## What you need to do
Extract each line holding the word "Gearbox" from the entries.

Plain-text document sources:
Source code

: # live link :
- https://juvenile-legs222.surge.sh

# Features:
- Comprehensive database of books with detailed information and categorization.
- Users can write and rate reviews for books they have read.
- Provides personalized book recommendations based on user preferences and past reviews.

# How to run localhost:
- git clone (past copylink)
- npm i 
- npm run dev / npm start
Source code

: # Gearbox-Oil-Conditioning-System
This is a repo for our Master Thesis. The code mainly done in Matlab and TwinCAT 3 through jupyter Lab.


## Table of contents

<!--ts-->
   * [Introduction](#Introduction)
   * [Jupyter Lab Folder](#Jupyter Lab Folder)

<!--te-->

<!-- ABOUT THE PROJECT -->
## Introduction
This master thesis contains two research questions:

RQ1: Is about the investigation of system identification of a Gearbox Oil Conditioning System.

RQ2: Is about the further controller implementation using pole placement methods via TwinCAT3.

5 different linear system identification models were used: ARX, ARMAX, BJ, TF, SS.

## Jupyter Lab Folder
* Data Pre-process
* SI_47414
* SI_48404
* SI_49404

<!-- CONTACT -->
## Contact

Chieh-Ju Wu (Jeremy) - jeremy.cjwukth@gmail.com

## Answer
: # Gearbox-Oil-Conditioning-System
RQ1: Is about the investigation of system identification of a Gearbox Oil Conditioning System.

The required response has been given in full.